Il produit plusieurs chiffres au lieu d'en choisir un mystérieusement. Il garde le détail par processus. Il enregistre comment l'arbre a été figé. Il distingue un champ absent d'un zéro dans le JSON. Il conserve les statuts de ses probes runtime. Il explique explicitement que RSS, PSS, USS et NMT ne doivent pas être mélangés comme des Lego compatibles.1

Le logiciel ne résout pas la question « combien de RAM utilise mon application ? ».

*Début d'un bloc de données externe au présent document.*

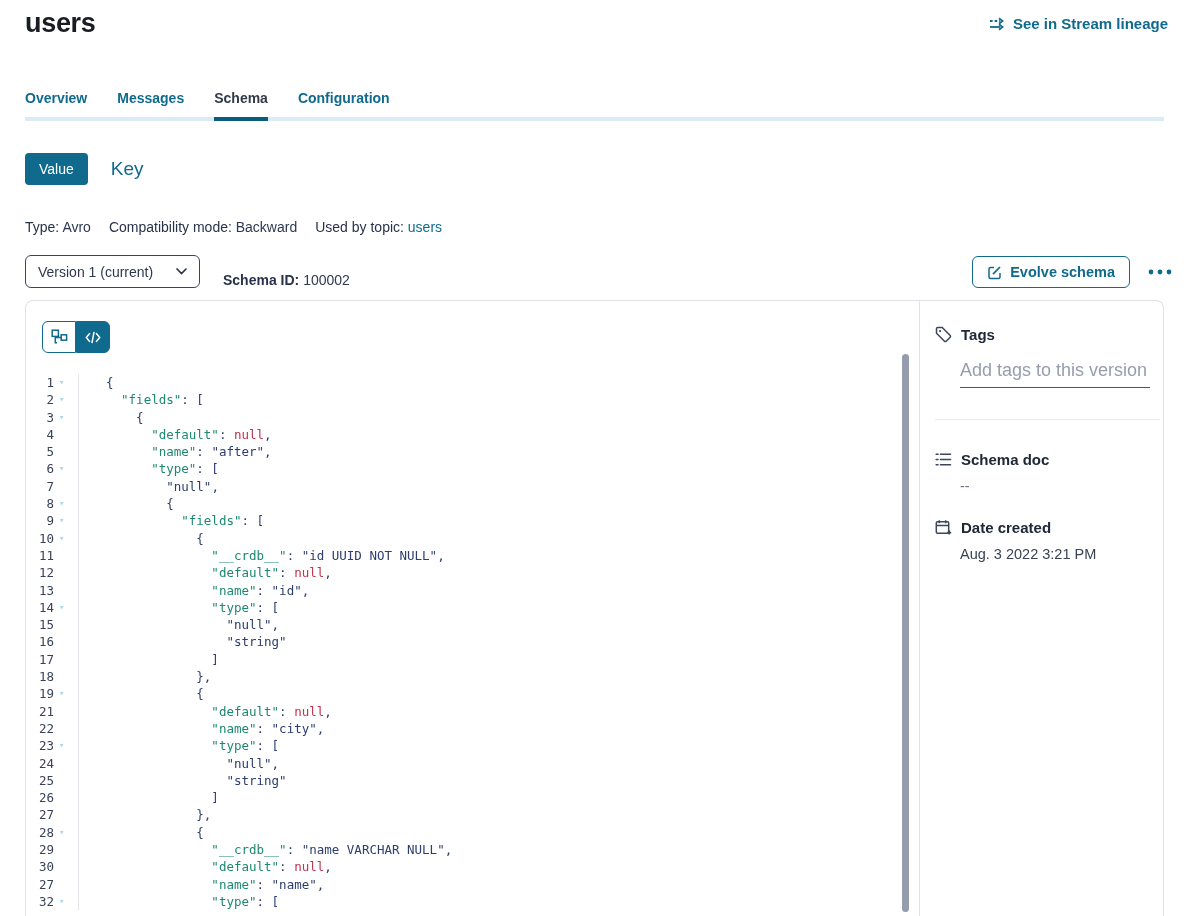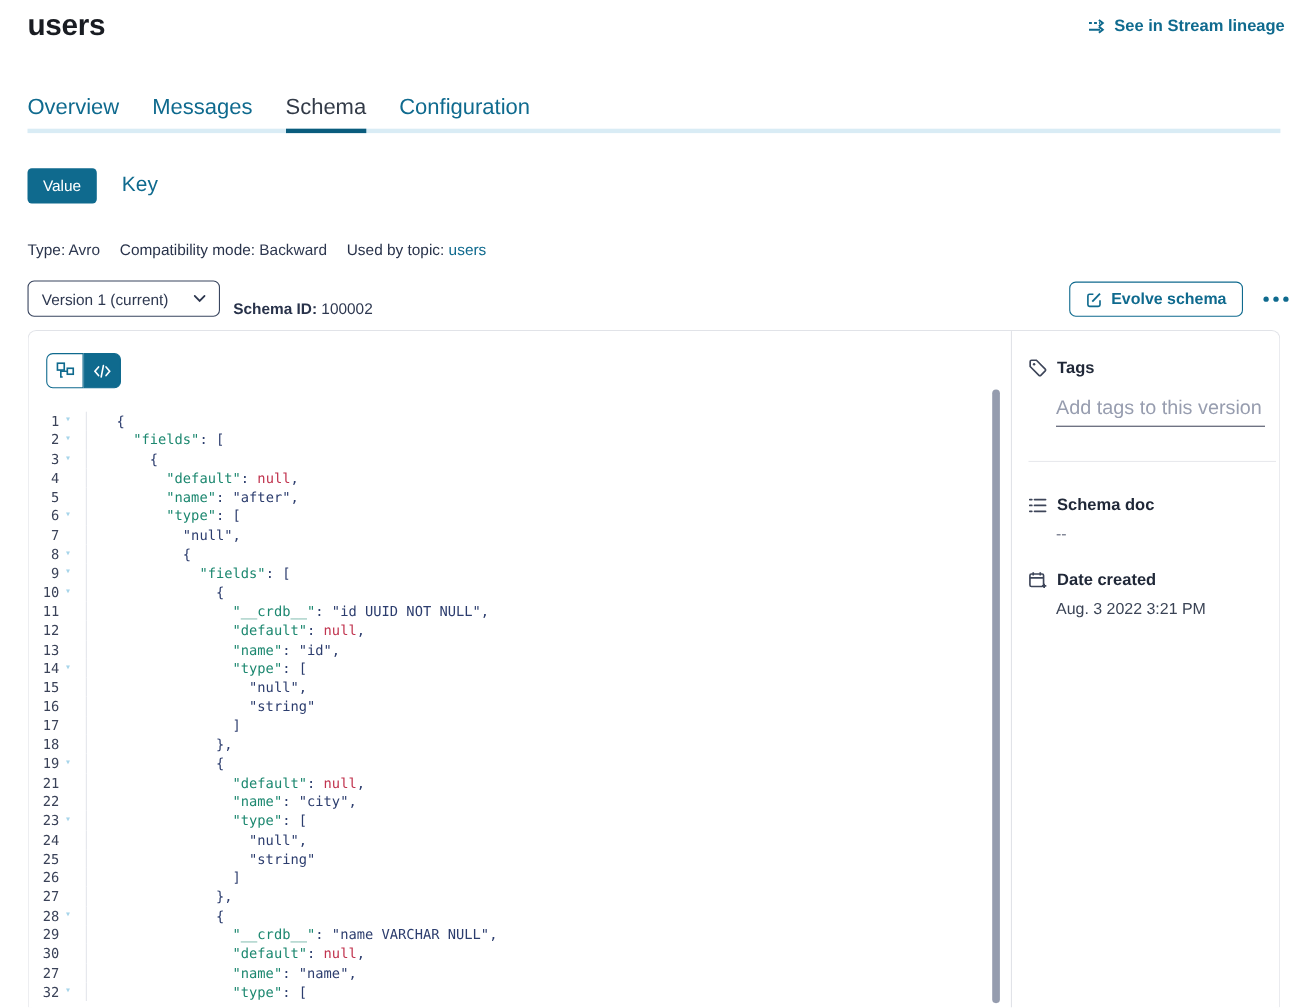"Overview" .tab { font-size: 20px -> 14px; font-weight: 400 -> 700 }
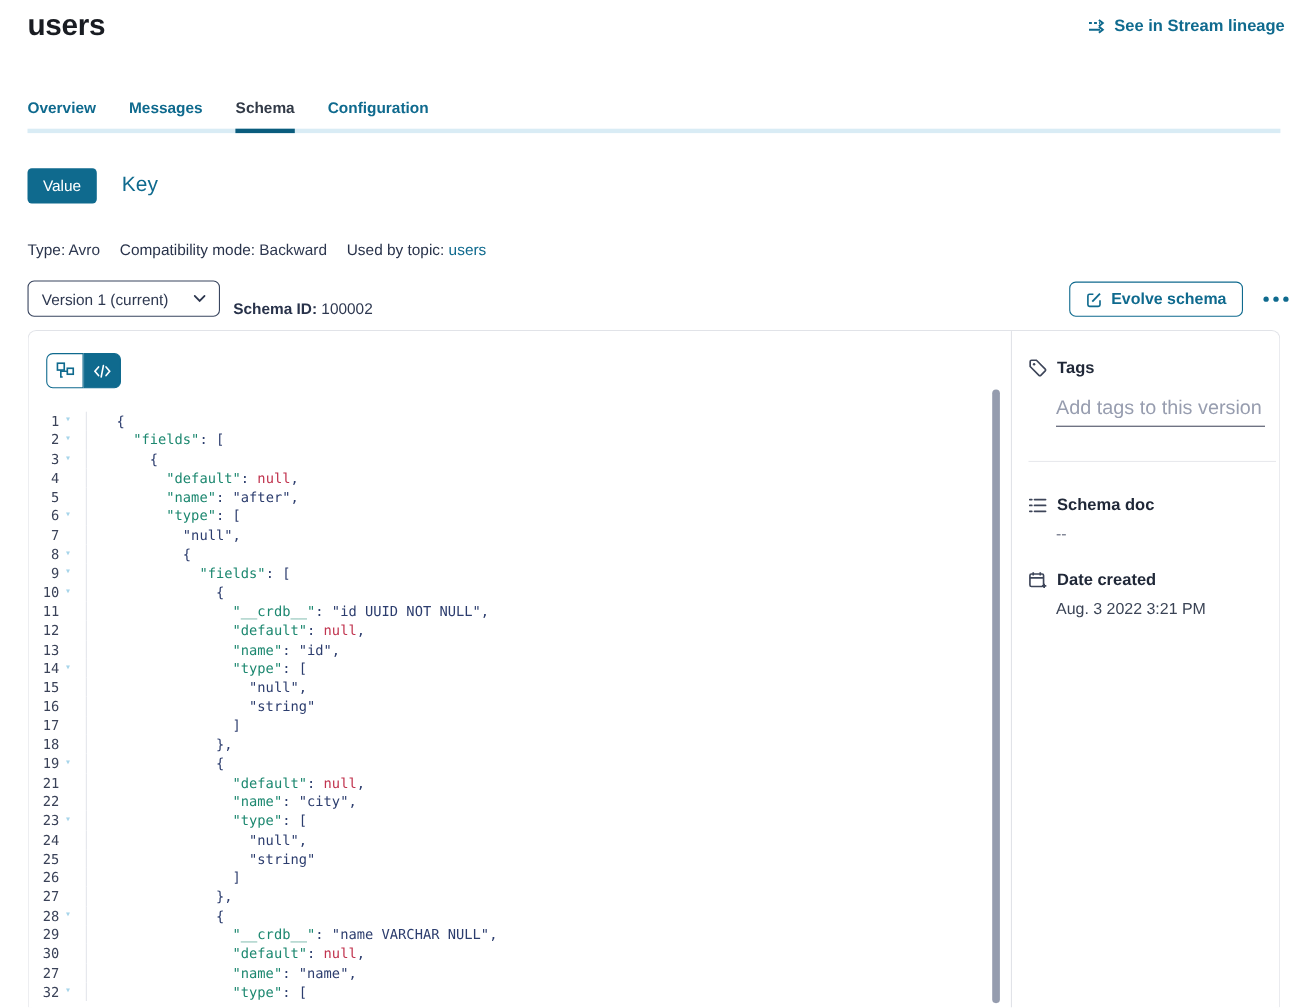"Schema ID: 100002" .schema-id { margin-left: 12px -> 23px }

Il force plutôt à la reformuler correctement.

Quelle application ? À quel instant ? Sous quelle charge ? Quelles pages veut-on attribuer à qui ? Cherche-t-on la mémoire privée, la pression physique imputable au workload, la somme des mappings résidents, la limite d'un conteneur ou la structure interne d'un runtime ?

Une fois ces questions posées, le chiffre devient beaucoup moins magique.

La prochaine fois qu'un logiciel « prend 1 Go », demander quel gigaoctet

Notre Chromium de test avait presque 900 MiB de RSS additionnée. Il avait environ 278 MiB de PSS sur l'arbre. Son USS était autour de 194 MiB.

Ces nombres ne s'annulent pas. Ils décrivent trois vues du même instant.

Le bon réflexe n'est donc pas de remplacer partout RSS par PSS et déclarer le problème réglé. RSS reste utile. USS reste utile. memory.current d'un cgroup peut être plus pertinent encore dans d'autres situations.

Le réflexe utile est plus petit : ne jamais accepter un chiffre mémoire sans demander son périmètre.

C'est moins satisfaisant qu'un classement d'applications du plus léger au plus obèse. Ça demande parfois de lire /proc. Et il y a toujours un processus Chromium supplémentaire quelque part pour compliquer le tableau.

Mais au moins, quand on dira qu'un logiciel utilise 900 Mo, on saura enfin de quels 900 Mo on parle.